Carry on Canyoning: How we captured Arizona at 1000fps for Philips OLED TV

In February, two lucky readers were offered the chance to join on a once-in-a-lifetime trip to the Arizona desert, in partnership with Philips. Six months, thousands of miles and a whole lot of sand later (it's everywhere), you can now see part two of the Extreme Earth series.

The resulting 90-second video (click here to watch) is a spectacular piece of desert eye-candy made by possible by some of the most advanced 4K cameras on the planet and a tremendous effort from a crew of creatives, clients and competition winners. 

Beginning and ending in Las Vegas, with a solid stint in the city of Page Arizona in-between, the video features the team hooning across the desert in tricked-out 4x4s, explored stunning slot canyons buried hundreds of feet into the ground and camped out beneath an impossibly sparkly night sky by firelight.

To capture the latter, the crew laid out motorised tracks and high-resolution stills cameras, capturing spectacular moving timelapses of the skies above. And to capture the roaring fire, the services of Dustin Farrell were enlisted, a high-speed cameraman equipped with a Phantom Flex 4K. 

Capable of shooting 1,000fps at 4K, the Phantom Flex is part supercomputer, part video camera and came to us fresh off the set of a Hollywood movie. To put some meat on those bones: just five minutes captured with the Flex uses around 3TB of data.

The proof is in the pudding, of course, so be sure to watch the premiere of Extreme Earth II above to learn more. And, if you're interested in seeing how the video was made (along with how the readers got along), check out the "making of" documentary below.

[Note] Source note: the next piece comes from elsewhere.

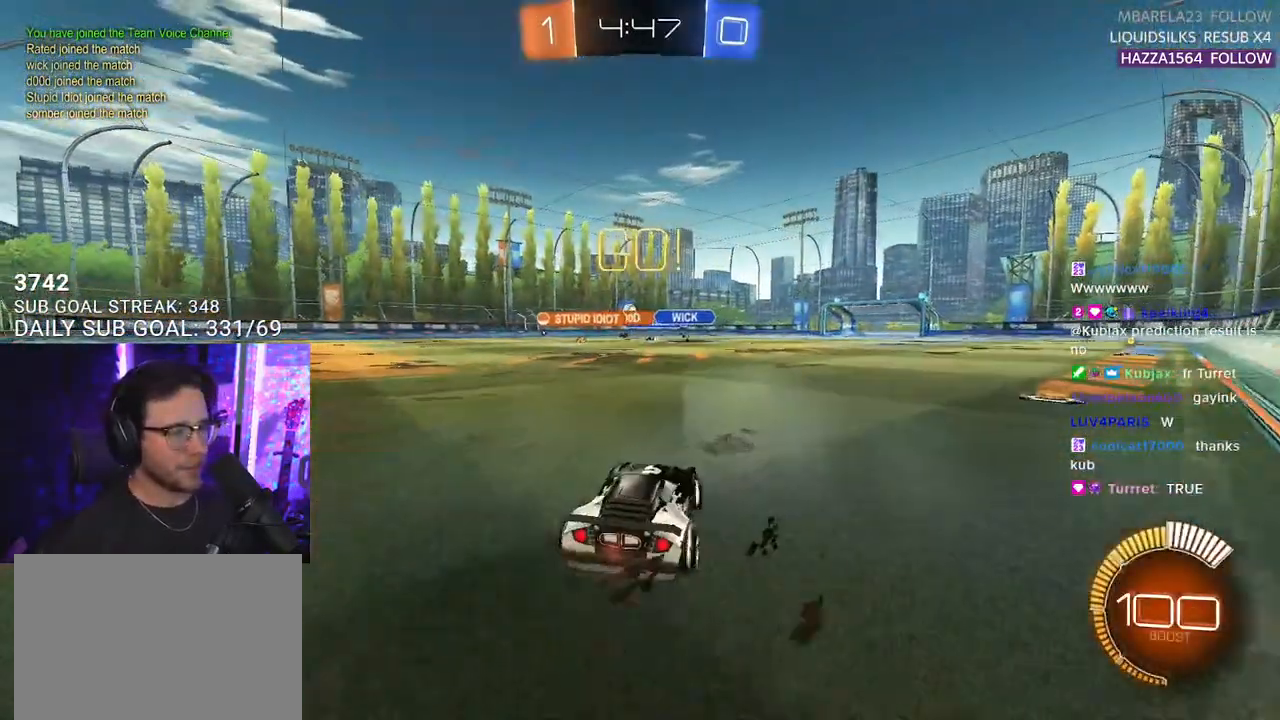
{"buttons": ["R2"], "left_stick": "center", "right_stick": "center", "events": [[483, "left_stick", "center"]]}
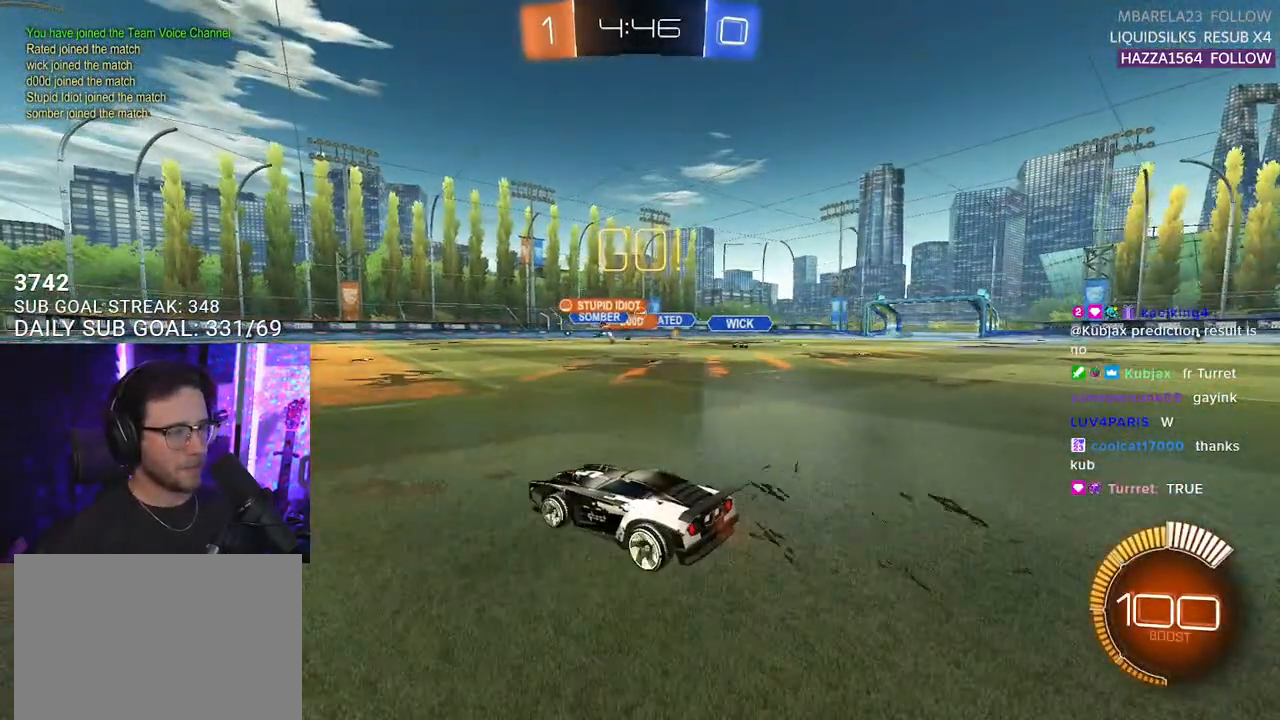
{"buttons": ["R2"], "left_stick": "center", "right_stick": "center", "events": []}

OLED + Ambilight: The Ultimate TV Experience

If you’re going to fly a production crew—plus prize winners—halfway around the world, you have to be sure the film you’re making is going to look its absolute best. 

Thankfully, part two of Philips’ Extreme Earth series was shot for the incredible 65-inch OLED803 TV. 

These Ultra HD, OLED sets offer the infinite contrast ratio the film crew were banking on when they shot their overnight timelapses, as well as HDR, allowing the crew’s footage from the canyons—where there was often a huge difference between the brightest area of a frame and the darkest—to stand out without clipping detail in the highlights or losing important textures in the shadows. 

Philips’ P5 Perfect Picture Engine results in the sharpest images, the smoothest, most natural looking motion as well as HDR processing. Picture quality isn’t the only headline. 

Now, the premiere TV was set up by Philips’ own experts, but fortunately (if you don’t have your own TV expert to hand) there are various built-in wizards designed to get your TV set up and looking its best in no time. Plus, with Android TV built-in, you have access all the smart TV features and on-demand services you need.

One of the stars of the show—and the reason the intrepid crew’s location was chosen—was Philips’ Ambilight technology. Ambilight is a series of LEDs behind the TV that detect colours near the edge of the display and fire them backwards onto nearby walls, producing a more immersive, colourful and impactful show. 

That means the neon of Las Vegas appear to spill well beyond the TV’s generous frame, while the orange walls of the canyon extend past the edges of the screen to produce an experience as close as you get to being there without picking desert sand out of your teeth.